Gerald Rosenthal, Associate Professor of Economics at Brandeis University, is Senior Associate of the Organization for Social and Technical Innovation (OSTI). Much of his work has been in medical economics. He is author of "The Operating Structure of the Medical Care Systeman Overview" for the Joint Economic Committee in A Compendium on Human Resources.

Peter H. Rossi is Professor and Chairman of the Department of Social Relations, The Johns Hopkins University. He was Director of the National Opinion Research Center, University of Chicago. He is author of Why Families Move and The Politics of Urban Renewal among other books.

Stephan Thernstrom is Associate Professor of History, Brandeis University, and a member of the Joint Center for Urban Studies.
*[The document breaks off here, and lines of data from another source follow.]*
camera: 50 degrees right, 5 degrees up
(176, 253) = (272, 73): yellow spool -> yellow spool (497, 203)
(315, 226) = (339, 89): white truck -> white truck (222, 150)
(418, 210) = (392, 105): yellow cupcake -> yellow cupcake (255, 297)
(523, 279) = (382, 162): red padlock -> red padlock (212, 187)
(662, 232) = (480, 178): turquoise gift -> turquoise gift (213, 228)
His books include Poverty, Planning, and Politics in the New Boston and Poverty and Progress: Social Mobility in a 19th Century City.
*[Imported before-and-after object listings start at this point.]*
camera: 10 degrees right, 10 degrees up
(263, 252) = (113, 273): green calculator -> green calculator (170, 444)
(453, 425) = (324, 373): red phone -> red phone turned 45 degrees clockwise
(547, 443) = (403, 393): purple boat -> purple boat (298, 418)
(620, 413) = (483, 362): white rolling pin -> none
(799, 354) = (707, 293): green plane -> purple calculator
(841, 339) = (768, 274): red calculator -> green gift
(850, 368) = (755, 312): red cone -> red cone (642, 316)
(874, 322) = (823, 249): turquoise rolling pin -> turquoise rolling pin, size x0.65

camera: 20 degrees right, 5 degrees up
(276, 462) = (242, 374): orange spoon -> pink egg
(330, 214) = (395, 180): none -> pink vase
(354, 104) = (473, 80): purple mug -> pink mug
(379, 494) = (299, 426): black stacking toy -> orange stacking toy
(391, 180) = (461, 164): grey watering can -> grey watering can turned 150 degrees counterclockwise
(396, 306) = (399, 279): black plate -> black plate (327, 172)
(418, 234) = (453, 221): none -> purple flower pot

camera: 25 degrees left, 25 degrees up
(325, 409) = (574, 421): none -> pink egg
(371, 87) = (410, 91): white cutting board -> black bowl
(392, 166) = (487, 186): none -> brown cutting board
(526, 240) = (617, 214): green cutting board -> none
Harold Watts, Director of the Institute for Research on Poverty, and Professor of Economics, University of Wisconsin, served as economist, Division of Research and Plans, Office of Economic Opportunity, 1965 to 1966.

Preface

TALCOTTPARSONS

It is a pleasure, on behalf of the Council, officers, and staff of the American Academy of Arts and Sciences, to write a brief preface to this volume of studies on poverty in the United States. Its publication is the result of the first continuing seminar of the Academy dealing with American domestic problems.
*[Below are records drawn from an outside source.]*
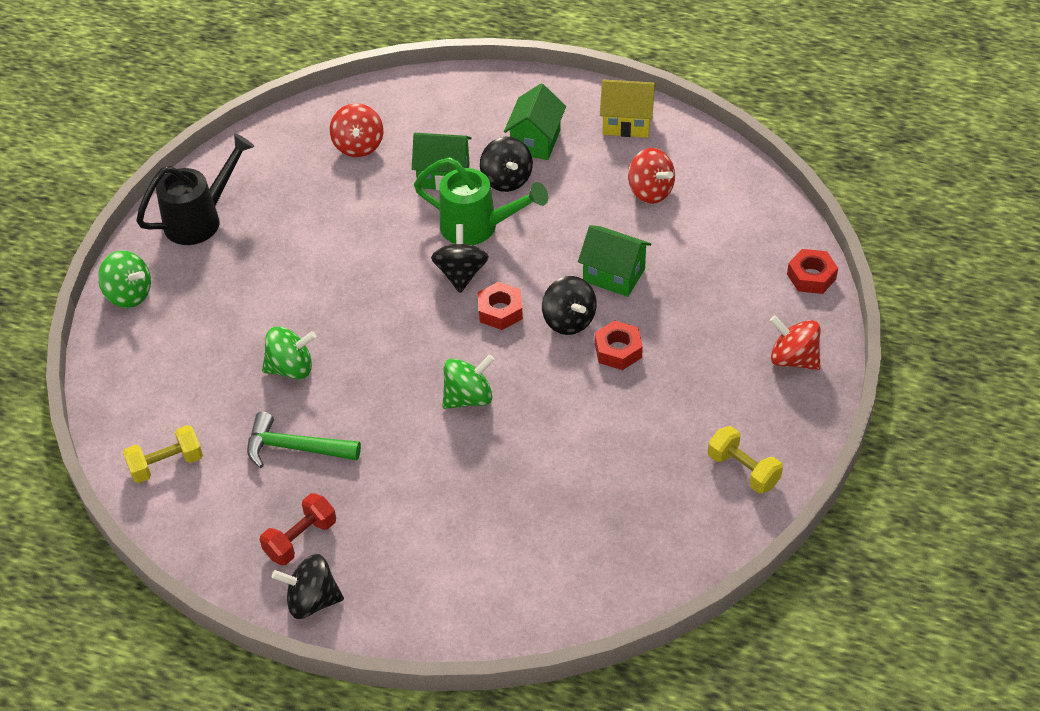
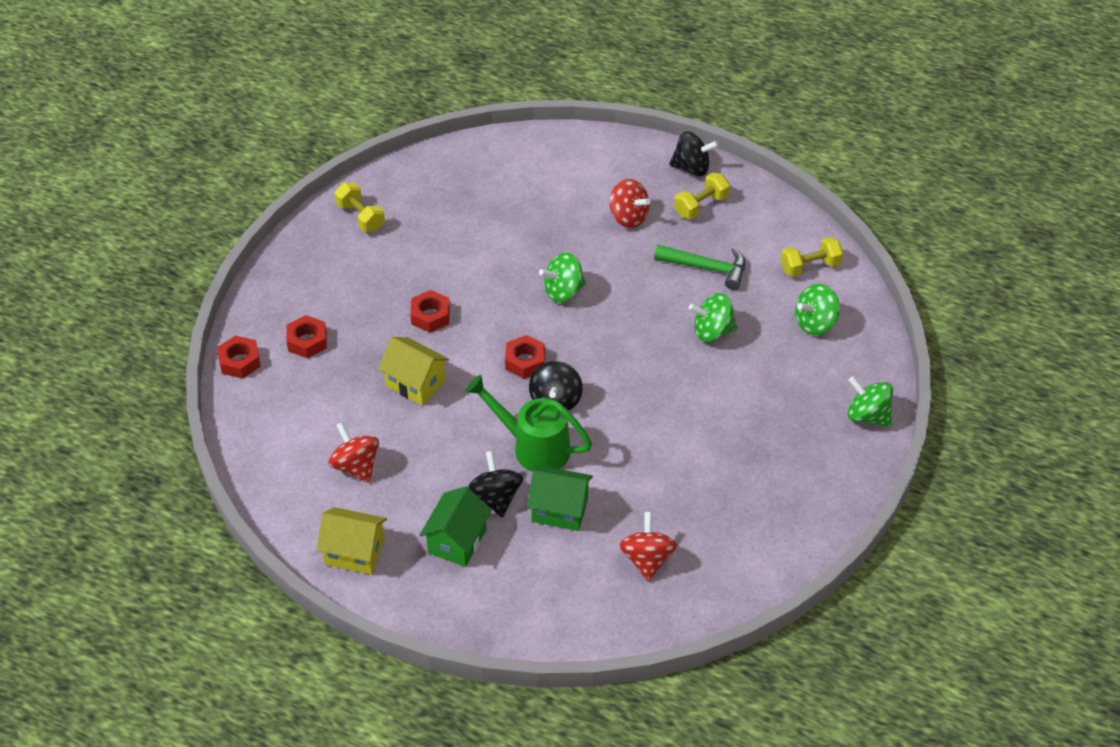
camera: 175 degrees left, 0 degrees up
(170, 391) = (815, 323): none -> green spinning top
(200, 219) = (809, 488): black watering can -> none
(300, 539) = (701, 206): red dumbbell -> yellow dumbbell
(569, 320) = (466, 346): black spinning top -> none
(614, 275) = (415, 383): green house -> yellow house
(747, 306) = (307, 341): none -> red nut
(793, 359) = (287, 293): red spinning top -> red spinning top (628, 217)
The genesis of this study of poverty may be of interest to the reader. In the years 1963 and 1964, at the height of the newly revived civil rights movement, Daedalus, the journal of the Academy, initiated a project for a comprehensive survey of knowledge and opinion about the status of the Negro American. This project followed the common Daedalus pattern of calling together a group of knowledgeable and representative people for a planning conference, commissioning papers to be written, and holding a second larger conference for discussion of the draft papers. In this case it proved, however, to be a larger than usual undertaking and the immediate result consisted in two large issues of Daedalus (Fall 1965 and Winter 1966). In the second of the two the unusual course was followed of publishing most of the actual transcript of the discussion of the second conference. Most of this material, with a few additions, was subsequently republished in 1966 in the Daedalus Library in the volume entitled The Negro American. 1

During the course of this study it became evident that the focus of the problem of the Negro was rapidly shifting to the urban North and that this shift was rapidly accentuating the intricate interlacing of the problems of race with those of poverty. Daniel P. Moynihan had been an active participant in the Negro-American study and was prevailed upon to assume, as chairman, the responsibility for organizing a continuing "seminar" on Problems of Race and Poverty. This group met for a day and a half once a month during the academic year 1966-1967.

xiv Preface

The present volume, and its companion, edited by James Sund-quist of The Brookings Institution, include the main fruits of these meetings, papers presented to the seminar and revised after discussion within the group. The first volume deals with theoretical aspects of the nature of poverty; the second with the development of federal anti-poverty policy. The editors and contributors to the two volumes would be the last to claim that they have presented a solution to the problem of poverty. In fact, the reader will observe considerable differences of opinion among the various authors. They have, however, certainly contributed to the description and clarification, on an interdisciplinary basis, of some of the issues which are currently being and will continue to be faced in working toward not one, but the necessary variety of solutions. This represents a considerable step in the mobilization of the resources of social science to provide a solid basis in empirical knowledge and theoretical analysis so urgently required in this area of public policy.